Bespoke distros like RHEL don't use a module, it's compiled into the kernel.
I can't figure out what the Xint Code angle is with this copyfail stuff. On one hand, yes, it is a true vulnerability that affects a LOT of Linux distros available. And they did submit the bug for fixing to the upstream kernel people.
BUT the CVE has only existed for a week. And NONE of the distros IN THEIR ADVISORY had updates available at the time that they pulled the trigger for publication of the shiny copy.fail website.
I struggle to think of how this even happens. In all my years of infosec, you're either on board with doing CVD (e.g. coordinating with the former CERT/CC) or you're not (dropping 0day). But this all fits bizarrely in the middle. The publication gives the guise that they did the right thing, (and please use our AI services). But at the same time, they clearly chose to release the vulnerability details and functional exploit before any distro had the ability to properly do anything about it.
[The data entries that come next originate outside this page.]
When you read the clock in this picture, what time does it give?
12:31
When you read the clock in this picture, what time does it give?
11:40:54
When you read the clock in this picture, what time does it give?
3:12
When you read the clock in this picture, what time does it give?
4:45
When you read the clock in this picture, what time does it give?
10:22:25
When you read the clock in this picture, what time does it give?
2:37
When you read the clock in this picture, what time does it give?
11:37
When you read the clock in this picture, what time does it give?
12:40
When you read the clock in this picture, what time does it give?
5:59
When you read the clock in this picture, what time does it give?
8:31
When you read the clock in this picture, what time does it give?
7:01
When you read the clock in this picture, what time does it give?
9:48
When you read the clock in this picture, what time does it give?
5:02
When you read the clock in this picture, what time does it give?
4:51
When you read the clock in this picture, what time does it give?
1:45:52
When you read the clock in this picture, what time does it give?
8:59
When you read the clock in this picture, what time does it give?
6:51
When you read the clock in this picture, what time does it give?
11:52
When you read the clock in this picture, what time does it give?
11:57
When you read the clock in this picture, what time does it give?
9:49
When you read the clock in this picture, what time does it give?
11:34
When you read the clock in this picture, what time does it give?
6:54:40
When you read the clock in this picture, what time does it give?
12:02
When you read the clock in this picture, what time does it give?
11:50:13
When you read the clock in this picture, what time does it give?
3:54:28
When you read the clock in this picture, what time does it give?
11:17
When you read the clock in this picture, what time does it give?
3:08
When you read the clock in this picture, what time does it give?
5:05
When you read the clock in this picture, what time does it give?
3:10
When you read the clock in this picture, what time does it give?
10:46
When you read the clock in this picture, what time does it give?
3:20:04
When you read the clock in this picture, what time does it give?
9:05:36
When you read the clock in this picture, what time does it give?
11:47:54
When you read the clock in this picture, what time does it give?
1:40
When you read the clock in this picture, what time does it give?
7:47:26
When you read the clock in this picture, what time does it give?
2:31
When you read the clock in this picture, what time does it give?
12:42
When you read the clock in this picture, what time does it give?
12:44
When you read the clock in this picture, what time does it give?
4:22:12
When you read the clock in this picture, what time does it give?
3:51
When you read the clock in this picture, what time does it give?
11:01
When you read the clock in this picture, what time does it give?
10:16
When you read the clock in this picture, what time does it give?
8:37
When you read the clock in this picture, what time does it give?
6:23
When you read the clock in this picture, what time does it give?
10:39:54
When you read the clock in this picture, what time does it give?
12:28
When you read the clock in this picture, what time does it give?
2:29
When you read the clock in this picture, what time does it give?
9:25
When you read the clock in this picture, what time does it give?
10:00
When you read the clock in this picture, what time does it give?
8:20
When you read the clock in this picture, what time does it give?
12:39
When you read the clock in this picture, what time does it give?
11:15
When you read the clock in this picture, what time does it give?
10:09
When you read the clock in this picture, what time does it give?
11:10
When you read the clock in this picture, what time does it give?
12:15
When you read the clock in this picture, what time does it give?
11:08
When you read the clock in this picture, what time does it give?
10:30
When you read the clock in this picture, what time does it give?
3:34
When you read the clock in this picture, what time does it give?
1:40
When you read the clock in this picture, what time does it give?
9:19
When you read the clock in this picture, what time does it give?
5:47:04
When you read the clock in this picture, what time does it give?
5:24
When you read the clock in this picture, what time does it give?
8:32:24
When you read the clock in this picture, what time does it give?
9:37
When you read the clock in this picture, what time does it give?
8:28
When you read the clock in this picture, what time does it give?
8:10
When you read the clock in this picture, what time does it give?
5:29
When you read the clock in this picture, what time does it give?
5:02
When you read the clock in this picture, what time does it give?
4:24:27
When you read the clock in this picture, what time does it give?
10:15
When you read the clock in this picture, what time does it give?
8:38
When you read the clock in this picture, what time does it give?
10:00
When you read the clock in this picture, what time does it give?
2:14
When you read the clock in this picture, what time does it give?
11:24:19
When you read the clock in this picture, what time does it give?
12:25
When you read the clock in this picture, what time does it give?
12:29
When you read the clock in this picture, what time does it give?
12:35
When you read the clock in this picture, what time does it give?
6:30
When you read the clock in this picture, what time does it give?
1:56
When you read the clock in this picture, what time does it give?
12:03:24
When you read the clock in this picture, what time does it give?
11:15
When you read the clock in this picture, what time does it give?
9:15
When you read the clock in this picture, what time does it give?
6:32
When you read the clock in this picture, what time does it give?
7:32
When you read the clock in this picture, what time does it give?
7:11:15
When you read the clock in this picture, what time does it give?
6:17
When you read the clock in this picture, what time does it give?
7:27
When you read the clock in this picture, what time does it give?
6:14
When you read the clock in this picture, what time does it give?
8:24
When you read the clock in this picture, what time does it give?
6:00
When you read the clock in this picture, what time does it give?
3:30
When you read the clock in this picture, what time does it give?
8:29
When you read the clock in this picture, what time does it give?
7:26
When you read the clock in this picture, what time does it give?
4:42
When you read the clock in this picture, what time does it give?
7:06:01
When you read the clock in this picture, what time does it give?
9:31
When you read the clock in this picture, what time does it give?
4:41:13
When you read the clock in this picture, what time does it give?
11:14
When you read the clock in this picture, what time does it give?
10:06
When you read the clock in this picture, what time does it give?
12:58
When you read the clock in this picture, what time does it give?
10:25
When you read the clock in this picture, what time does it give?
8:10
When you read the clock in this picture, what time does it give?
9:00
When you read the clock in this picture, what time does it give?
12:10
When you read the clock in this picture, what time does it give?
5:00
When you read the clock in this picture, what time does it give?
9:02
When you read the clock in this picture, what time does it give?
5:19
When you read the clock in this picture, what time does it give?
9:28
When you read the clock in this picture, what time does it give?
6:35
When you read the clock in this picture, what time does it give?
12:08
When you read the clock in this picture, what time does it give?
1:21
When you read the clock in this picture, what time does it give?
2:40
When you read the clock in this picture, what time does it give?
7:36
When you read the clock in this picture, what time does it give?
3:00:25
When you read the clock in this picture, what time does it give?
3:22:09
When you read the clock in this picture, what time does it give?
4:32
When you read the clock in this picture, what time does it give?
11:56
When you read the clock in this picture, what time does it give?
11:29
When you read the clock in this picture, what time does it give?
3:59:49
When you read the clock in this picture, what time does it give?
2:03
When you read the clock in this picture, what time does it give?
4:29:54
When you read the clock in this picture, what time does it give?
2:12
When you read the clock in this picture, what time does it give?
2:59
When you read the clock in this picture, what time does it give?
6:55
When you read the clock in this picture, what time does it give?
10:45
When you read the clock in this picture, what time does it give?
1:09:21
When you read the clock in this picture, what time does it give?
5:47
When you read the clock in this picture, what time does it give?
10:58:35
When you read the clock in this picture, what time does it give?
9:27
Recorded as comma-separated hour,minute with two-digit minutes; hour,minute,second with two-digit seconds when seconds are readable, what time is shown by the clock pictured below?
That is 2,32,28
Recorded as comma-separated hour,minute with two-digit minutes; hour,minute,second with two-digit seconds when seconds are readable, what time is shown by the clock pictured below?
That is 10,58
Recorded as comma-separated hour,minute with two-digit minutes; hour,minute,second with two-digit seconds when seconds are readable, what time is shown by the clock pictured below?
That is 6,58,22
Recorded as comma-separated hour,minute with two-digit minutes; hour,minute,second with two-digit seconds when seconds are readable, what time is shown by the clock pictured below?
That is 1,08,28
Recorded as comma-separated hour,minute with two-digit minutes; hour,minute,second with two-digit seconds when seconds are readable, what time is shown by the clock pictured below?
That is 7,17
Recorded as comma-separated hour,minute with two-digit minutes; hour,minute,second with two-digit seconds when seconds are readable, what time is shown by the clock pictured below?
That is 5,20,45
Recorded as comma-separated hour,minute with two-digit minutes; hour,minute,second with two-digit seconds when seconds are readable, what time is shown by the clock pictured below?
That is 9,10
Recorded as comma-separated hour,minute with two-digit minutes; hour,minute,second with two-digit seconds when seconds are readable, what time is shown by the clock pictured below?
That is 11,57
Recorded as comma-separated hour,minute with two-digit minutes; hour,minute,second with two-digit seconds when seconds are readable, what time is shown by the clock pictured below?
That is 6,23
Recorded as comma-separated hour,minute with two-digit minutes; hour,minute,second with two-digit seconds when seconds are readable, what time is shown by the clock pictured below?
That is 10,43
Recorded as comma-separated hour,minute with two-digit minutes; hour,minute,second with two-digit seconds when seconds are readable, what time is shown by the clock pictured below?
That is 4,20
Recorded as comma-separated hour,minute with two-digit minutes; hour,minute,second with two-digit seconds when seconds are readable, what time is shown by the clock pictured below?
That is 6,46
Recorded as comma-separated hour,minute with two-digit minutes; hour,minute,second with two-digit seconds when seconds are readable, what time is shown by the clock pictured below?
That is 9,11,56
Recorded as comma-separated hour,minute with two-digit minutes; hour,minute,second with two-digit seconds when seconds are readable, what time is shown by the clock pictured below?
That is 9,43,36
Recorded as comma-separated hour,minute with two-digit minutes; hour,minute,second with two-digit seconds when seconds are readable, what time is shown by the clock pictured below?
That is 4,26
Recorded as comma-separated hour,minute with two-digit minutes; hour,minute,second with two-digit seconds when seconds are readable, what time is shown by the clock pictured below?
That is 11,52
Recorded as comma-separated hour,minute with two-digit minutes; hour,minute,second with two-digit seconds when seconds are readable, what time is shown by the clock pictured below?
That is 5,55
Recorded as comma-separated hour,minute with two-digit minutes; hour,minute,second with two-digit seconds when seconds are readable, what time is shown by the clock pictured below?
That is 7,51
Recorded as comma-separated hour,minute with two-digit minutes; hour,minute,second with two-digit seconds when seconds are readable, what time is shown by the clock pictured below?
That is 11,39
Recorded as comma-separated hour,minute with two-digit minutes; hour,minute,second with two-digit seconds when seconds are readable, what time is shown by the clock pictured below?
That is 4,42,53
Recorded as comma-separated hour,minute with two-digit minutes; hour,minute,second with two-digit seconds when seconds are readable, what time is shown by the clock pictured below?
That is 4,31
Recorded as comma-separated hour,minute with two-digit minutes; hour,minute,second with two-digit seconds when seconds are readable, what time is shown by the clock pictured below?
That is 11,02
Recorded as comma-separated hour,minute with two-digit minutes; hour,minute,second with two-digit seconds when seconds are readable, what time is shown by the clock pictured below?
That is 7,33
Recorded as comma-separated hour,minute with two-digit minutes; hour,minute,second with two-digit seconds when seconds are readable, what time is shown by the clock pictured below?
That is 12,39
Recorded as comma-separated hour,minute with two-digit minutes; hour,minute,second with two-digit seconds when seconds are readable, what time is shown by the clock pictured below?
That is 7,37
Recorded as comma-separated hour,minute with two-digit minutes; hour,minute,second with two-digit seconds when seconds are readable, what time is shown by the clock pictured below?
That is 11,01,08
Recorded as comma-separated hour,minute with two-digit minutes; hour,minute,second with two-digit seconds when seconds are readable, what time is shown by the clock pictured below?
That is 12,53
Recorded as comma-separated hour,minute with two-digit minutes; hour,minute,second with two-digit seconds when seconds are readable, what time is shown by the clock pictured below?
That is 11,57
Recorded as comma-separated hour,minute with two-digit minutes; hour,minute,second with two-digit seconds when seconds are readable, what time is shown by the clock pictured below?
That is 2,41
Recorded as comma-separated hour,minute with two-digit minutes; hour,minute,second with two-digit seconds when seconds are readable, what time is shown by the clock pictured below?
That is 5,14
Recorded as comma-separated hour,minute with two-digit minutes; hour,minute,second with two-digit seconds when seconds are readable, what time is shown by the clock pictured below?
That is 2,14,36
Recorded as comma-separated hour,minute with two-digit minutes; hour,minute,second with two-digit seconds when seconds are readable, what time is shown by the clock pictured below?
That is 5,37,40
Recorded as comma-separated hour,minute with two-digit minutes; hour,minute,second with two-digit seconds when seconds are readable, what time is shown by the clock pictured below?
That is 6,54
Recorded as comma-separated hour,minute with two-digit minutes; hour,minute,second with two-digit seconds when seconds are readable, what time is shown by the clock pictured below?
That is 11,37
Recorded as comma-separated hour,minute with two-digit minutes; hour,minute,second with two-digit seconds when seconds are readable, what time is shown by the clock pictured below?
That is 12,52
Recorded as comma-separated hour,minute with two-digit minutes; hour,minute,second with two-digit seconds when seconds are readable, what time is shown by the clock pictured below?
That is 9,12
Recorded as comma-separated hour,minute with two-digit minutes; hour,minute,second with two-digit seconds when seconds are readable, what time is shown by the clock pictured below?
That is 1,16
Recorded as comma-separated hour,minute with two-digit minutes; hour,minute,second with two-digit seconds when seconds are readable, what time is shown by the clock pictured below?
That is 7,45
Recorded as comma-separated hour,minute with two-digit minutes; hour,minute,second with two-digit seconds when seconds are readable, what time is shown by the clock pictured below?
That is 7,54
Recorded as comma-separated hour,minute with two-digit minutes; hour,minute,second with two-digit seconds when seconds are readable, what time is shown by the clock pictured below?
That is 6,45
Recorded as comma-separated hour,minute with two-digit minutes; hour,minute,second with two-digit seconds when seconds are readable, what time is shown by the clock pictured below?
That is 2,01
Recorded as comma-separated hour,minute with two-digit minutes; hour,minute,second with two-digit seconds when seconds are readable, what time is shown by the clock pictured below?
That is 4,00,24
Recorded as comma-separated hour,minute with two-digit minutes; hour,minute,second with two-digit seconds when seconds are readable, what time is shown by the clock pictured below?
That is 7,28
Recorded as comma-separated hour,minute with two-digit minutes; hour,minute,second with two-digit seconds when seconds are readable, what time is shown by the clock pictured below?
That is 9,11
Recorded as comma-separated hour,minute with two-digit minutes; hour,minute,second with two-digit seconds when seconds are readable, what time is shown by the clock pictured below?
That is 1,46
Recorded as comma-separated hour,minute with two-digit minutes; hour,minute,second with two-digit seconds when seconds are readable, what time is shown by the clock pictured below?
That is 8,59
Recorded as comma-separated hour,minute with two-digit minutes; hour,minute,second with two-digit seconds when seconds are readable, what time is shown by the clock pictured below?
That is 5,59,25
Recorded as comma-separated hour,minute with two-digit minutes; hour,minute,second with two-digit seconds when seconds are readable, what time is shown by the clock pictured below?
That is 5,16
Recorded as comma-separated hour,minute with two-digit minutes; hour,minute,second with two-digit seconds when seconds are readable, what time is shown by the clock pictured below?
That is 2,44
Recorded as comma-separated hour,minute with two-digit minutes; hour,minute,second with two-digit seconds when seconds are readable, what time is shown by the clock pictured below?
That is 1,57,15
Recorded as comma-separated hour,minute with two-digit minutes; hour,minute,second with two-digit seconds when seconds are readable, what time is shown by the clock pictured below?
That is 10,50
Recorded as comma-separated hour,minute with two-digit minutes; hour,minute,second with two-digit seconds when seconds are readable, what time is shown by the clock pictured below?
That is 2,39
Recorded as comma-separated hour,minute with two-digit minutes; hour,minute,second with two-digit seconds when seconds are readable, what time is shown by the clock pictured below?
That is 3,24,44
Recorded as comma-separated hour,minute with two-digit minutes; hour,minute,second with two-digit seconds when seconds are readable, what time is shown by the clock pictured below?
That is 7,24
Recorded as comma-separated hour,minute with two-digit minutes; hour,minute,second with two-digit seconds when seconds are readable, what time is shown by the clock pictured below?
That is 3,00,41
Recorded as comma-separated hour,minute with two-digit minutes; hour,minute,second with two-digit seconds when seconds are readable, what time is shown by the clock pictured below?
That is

Either these Xint Code (Theori) people have a hidden agenda or ulterior motive that we aren't aware of yet. Or they're just really bad at coordinated vulnerability disclosure. You pick.
@wdormann What really shit me off about the thing is the PoC test code they published.
They suggest you run it by curl'ing a URL from their site, directly into python and su.
On a vulnerability that's a fastpath to root.
But it gets better because you look at the code and it's obfuscated? No comments, no detail, compacted as much as possible for python.Okay, it's fairly basic obfuscation, I could work it out in a few minutes.
It runs an x86_64 ELF binary, that it ships as hex-encoded zlib.